In geometry, Conway polyhedron notation, invented by John Horton Conway and promoted by George W. Hart, is used to describe polyhedra based on a seed polyhedron modified by various operations.
The seed polyhedra are the Platonic solids, represented by the first letter of their name (T,O,C,I,D); the prisms (Pn), antiprisms (An) and pyramids (Yn). Any convex polyhedron can serve as a seed, as long as the operations can be executed on it.
Conway extended the idea of using operators, like truncation defined by Kepler, to build related polyhedra of the same symmetry. His descriptive operators can generate all the Archimedean solids and Catalan solids from regular seeds. Applied in a series, these operators allow many higher order polyhedra to be generated.
In general, it is difficult to guess the resulting appearance of the composite of two or more operations from a given seed polyhedron.
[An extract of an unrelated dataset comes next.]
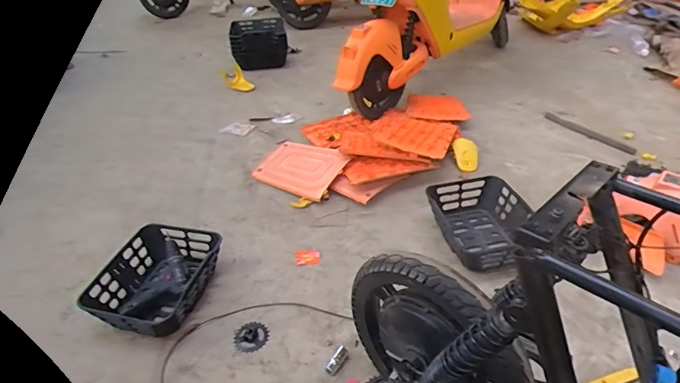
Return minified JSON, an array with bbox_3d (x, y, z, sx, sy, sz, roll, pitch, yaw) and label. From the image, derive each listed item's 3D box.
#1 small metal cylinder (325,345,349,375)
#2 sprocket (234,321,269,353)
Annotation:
[{"bbox_3d":[-0.005,0.397,1.026,0.027,0.023,0.072,23,45,29],"label":"small metal cylinder"},{"bbox_3d":[-0.226,0.370,1.109,0.084,0.010,0.086,-2,38,1],"label":"sprocket"}]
For instance ambo applied twice unexpectedly becomes the same as the expand operation: aa=e. There has been no general theory describing what polyhedra can be generated in by any set of operators. Instead all results have been discovered empirically.
Elements are given from the seed (v,e,f) to the new forms, assuming seed is a convex polyhedron: (a topological sphere, Euler characteristic = 2) An example image is given for each operation, based on a cubic seed. The basic operations are sufficient to generate the reflective uniform polyhedra and theirs duals. Some basic operations can be made as composites of others.
Special forms
The operators are applied like functions from right to left. For example, a cuboctahedron is an ambo cube, i.e. t(C) = aC, and a truncated cuboctahedron is t(a(C)) = t(aC) = taC.